Протянув руку, он выудил одну и начал читать по диагонали.
Прежде чем капитан перевернул последнюю страницу, прошло не меньше часа. Но он снова ощутил головокружение, и ему показалось, что температура в комнате упала. Роман под названием «Непокоренная» рассказывал историю двадцатилетней девушки, которая завлекала мужчин, приводила их к себе, флиртовала с ними, но отказывала им, когда дело доходило до логического конца. И так было до тех пор, пока ее не изнасиловали и не убили. Главная героиня, очень красивая блондинка, обожала испытывать силу своей привлекательности на разных мужчинах, но не позволяла им входить, по словам автора, «ни в тело, ни в сердце». Серваса посетило знакомое чувство дурноты, и он подумал о другой юной девственнице, которую не насиловали, а просто взяли и убили.
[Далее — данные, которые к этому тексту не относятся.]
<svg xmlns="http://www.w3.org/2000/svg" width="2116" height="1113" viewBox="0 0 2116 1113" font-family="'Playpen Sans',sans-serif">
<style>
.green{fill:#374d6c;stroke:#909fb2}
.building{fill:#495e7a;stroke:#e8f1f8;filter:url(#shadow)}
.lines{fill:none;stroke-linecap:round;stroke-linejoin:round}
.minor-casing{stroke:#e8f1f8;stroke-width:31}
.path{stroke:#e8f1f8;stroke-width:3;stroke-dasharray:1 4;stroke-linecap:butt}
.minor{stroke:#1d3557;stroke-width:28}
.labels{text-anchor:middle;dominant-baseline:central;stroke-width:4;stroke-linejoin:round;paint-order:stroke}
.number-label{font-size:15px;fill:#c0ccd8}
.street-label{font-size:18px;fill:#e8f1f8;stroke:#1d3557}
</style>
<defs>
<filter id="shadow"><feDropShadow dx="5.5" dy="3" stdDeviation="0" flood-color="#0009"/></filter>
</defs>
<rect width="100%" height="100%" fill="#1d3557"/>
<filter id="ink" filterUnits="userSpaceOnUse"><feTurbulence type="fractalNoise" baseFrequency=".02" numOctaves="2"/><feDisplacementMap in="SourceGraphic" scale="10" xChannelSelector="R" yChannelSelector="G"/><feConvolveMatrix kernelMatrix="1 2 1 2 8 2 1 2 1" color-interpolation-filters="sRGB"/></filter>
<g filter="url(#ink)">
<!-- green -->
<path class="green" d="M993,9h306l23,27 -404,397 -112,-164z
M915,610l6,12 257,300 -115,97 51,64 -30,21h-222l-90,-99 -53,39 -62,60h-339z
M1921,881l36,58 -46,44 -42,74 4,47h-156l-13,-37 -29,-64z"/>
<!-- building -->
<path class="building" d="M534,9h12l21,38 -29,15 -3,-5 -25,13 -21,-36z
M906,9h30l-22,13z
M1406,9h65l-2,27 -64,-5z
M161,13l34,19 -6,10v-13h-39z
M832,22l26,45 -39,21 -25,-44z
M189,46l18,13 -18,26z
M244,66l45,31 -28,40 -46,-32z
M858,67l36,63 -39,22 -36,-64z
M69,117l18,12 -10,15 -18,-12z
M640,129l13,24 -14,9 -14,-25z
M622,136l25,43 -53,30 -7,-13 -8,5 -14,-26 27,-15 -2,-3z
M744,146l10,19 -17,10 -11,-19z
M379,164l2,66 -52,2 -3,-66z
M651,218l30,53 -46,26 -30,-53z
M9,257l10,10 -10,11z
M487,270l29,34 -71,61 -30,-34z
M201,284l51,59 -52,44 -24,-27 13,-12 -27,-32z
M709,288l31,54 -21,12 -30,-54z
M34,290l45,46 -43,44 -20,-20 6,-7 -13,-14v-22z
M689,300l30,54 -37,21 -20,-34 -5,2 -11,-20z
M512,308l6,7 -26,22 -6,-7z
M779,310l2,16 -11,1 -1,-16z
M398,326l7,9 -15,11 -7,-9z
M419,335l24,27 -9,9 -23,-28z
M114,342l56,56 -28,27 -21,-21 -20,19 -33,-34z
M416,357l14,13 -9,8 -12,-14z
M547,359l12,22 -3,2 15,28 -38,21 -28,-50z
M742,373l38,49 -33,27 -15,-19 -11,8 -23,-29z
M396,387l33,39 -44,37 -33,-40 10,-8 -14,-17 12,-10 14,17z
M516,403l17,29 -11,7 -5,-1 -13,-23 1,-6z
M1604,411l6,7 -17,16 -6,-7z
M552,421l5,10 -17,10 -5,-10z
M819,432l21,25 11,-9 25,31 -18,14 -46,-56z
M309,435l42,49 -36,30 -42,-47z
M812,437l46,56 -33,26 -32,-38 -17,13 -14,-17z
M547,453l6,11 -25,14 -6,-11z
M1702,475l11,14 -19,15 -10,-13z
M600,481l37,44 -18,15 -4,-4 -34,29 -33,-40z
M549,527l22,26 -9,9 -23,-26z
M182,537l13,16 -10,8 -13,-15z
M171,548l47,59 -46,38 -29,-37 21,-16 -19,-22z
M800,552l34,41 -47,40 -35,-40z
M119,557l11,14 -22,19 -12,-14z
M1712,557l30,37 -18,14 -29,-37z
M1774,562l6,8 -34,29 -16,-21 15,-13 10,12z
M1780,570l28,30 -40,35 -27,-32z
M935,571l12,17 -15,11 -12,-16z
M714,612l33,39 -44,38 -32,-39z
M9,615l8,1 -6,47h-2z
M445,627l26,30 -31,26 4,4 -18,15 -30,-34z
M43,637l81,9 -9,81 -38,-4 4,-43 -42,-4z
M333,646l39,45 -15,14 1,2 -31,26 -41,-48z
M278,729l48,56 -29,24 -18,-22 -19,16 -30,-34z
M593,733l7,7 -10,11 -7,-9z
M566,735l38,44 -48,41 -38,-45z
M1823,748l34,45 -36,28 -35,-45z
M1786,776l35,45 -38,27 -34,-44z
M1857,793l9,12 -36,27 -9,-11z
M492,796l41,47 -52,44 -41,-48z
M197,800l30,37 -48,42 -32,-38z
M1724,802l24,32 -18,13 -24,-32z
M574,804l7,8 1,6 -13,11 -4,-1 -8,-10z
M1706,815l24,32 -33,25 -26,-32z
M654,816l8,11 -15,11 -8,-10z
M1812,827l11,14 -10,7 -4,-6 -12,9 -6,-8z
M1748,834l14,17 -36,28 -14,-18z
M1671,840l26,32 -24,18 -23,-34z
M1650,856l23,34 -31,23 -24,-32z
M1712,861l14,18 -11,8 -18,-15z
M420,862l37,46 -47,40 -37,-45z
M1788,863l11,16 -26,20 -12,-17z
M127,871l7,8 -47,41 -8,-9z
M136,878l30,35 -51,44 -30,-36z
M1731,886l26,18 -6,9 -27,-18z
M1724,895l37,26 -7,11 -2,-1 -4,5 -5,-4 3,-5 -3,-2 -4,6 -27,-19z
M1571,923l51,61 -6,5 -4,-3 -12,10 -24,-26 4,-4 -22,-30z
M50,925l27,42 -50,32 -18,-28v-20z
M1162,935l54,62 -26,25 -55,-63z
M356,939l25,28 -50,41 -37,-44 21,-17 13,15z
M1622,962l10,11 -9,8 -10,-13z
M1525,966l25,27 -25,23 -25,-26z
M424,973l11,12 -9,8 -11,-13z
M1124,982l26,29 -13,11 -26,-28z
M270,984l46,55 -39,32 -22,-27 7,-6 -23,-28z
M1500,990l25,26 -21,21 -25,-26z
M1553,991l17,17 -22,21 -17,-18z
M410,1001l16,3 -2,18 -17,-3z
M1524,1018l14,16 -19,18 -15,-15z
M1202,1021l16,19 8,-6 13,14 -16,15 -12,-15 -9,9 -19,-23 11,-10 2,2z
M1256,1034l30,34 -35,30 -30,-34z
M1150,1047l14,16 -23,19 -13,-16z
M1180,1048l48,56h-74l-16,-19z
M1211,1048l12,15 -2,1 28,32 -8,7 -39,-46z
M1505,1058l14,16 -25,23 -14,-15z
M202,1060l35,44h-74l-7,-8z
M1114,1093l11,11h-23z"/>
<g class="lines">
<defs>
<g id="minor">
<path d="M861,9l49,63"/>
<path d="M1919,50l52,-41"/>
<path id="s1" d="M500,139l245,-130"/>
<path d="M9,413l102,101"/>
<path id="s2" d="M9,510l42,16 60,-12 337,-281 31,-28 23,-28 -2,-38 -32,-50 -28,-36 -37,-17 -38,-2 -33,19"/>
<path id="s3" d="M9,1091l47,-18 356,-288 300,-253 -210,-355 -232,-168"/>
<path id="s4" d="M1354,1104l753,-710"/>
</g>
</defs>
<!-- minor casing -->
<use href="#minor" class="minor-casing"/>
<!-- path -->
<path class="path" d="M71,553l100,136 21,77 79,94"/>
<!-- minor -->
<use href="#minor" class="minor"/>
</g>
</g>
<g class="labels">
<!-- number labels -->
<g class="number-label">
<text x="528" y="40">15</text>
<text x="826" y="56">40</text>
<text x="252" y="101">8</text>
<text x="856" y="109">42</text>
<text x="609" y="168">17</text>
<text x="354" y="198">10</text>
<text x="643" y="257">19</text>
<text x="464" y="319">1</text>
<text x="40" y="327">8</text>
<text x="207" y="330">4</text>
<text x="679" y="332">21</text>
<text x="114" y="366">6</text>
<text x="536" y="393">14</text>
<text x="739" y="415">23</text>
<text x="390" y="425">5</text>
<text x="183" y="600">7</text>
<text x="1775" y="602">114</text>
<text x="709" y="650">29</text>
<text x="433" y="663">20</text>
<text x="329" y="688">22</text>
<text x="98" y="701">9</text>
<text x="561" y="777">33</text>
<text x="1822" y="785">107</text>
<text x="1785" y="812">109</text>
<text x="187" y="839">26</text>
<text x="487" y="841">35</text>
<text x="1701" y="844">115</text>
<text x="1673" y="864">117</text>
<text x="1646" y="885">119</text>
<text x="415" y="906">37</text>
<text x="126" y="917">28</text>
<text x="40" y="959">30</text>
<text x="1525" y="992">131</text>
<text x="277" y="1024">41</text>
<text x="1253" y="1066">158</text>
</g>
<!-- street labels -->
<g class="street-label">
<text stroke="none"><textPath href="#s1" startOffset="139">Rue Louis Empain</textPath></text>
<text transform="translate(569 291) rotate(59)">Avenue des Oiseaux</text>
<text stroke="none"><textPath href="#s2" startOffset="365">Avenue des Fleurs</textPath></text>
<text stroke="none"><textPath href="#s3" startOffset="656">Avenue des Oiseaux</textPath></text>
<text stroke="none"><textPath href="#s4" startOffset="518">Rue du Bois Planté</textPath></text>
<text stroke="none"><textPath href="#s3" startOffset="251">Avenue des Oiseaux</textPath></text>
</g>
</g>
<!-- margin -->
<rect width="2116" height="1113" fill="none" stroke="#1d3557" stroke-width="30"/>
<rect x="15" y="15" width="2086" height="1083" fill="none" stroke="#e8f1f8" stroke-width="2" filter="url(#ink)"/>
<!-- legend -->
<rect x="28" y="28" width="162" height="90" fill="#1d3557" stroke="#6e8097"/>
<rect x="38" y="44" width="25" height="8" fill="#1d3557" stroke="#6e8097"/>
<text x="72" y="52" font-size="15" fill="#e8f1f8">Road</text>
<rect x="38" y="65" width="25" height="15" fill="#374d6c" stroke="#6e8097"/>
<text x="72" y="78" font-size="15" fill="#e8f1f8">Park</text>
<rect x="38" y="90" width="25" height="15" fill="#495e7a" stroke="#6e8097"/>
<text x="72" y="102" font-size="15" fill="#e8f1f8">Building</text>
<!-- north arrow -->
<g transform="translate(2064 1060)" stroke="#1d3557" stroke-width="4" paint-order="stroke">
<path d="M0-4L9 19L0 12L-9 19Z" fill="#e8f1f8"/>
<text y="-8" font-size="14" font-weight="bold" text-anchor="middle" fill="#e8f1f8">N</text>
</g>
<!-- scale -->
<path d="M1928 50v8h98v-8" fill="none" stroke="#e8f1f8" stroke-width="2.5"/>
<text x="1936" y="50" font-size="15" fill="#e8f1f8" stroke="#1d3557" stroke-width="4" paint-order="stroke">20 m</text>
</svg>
У него перед глазами возникли два человека. Один, к которому они приходили двадцать пять лет тому назад, – высокомерный и надменный, сама спесь… И другой, которого он увидел два дня назад, – сломленный, раздавленный смертью жены… Какое отношение эти двое имели друг к другу? Тогда, давно, он делал заметки для себя, и его поразило, в каком количестве и с какой частотой появлялись слова «смерть», «ночь», «холод», «безумие», «страх». Были и другие повторы, но появлялись они гораздо реже: «вера», «любовь», «случай». В «Первопричастнице» повторялось слово «троица». Может быть, Амбра, Алиса и Эрик Ланг составляли троицу? Тогда что было основой? Губительная злоба? Любовь?